The Yorkists, commanded by Edward the Sixth, came up from the direction of Cheltenham and found their opponents drawn up on the “plains near Tewkesbury,” as Shakespeare has it, in the Third Part of Henry the Sixth. The battle was lost to the Lancastrians partly through their being deceived by a pretended flight of the troops commanded by Richard, Duke of Gloucester, and in a great measure by quarrels among themselves. Their ranks were broken and the battle was continued and ended by fighting and heavy slaughter in the streets of the town. Finally the defeated Lancastrians took refuge in the Abbey church, from which they would have been dragged had not the monks in solemn procession prevented it. Shakespeare adopts Holinshed’s account of the death of Prince Edward.

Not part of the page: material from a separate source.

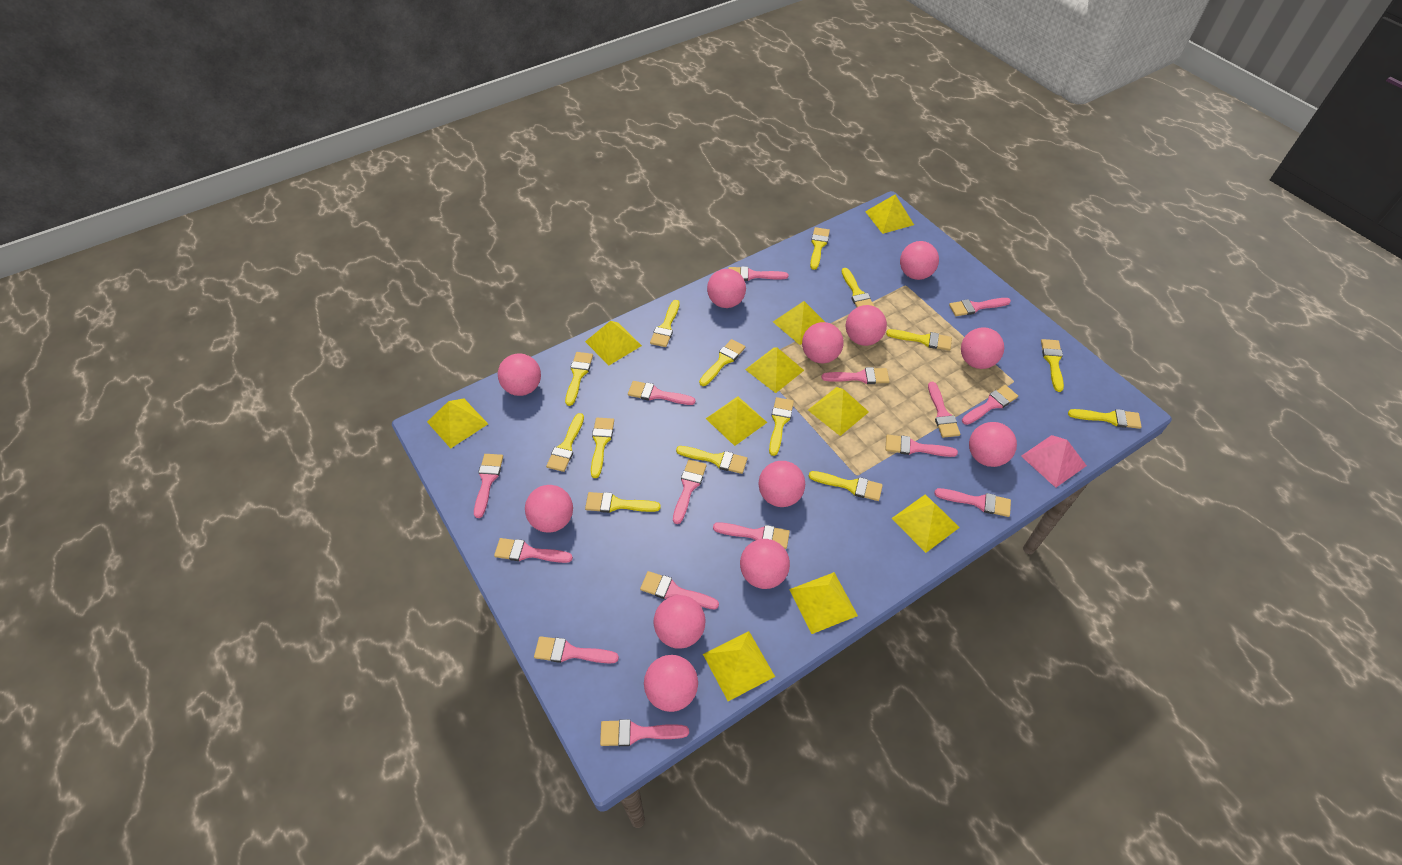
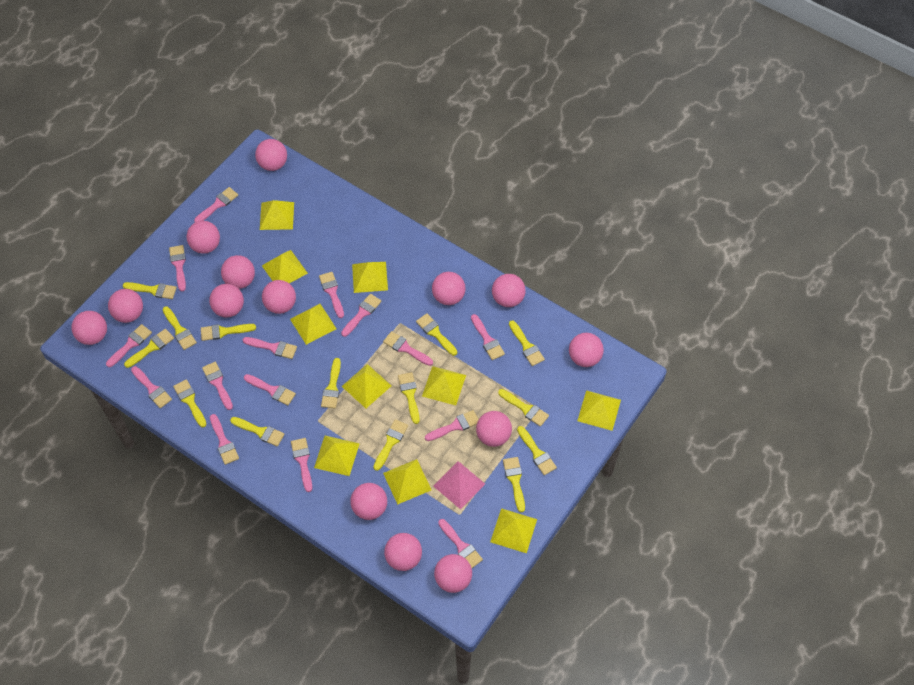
pink ball: [498,353,541,396] [525,485,573,533] [644,655,698,712] [654,595,706,649] [707,269,746,308] [740,539,790,589] [758,461,805,507] [802,322,844,363] [846,305,887,346] [900,241,939,280] [961,327,1004,369] [969,422,1017,467] = 12 -> [71,311,107,345] [108,289,143,323] [186,221,220,254] [209,284,244,318] [221,255,255,289] [255,139,287,171] [262,280,296,314] [350,483,387,520] [384,533,422,571] [432,272,466,305] [434,554,472,593] [476,411,512,447] [492,274,526,307] [569,333,604,367] = 14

Holinshed tells us that proclamation being made that a life-annuity of £100 should be paid to whoever brought the Prince, dead or alive, and that, if living, his life should be spared, Sir Richard Crofts brought him forth, “a fair and well-proportioned young gentleman, whom, when King Edward had well-advised, he asked him how he durst so presumptuously enter his realm with banner displayed, whereupon the prince boldly answered, saying, ‘To recover my father’s kingdom and heritage from his grandfather to him, and from him after him to me lineally descended’; at which words King Edward thrust him from him, or (as some say) stroke him with his gauntlet, whom directly George, Duke of Clarence; Richard, Duke of Gloucester; Thomas Grey, and William, Lord Hastings, that stood by, cruelly murdered; for the which cruel act the more part of the doers in their latter days drank the like cup by the righteous justice and due punishment of God. His body was homely interred in the church of the monastery of the black monks of Tewkesbury.”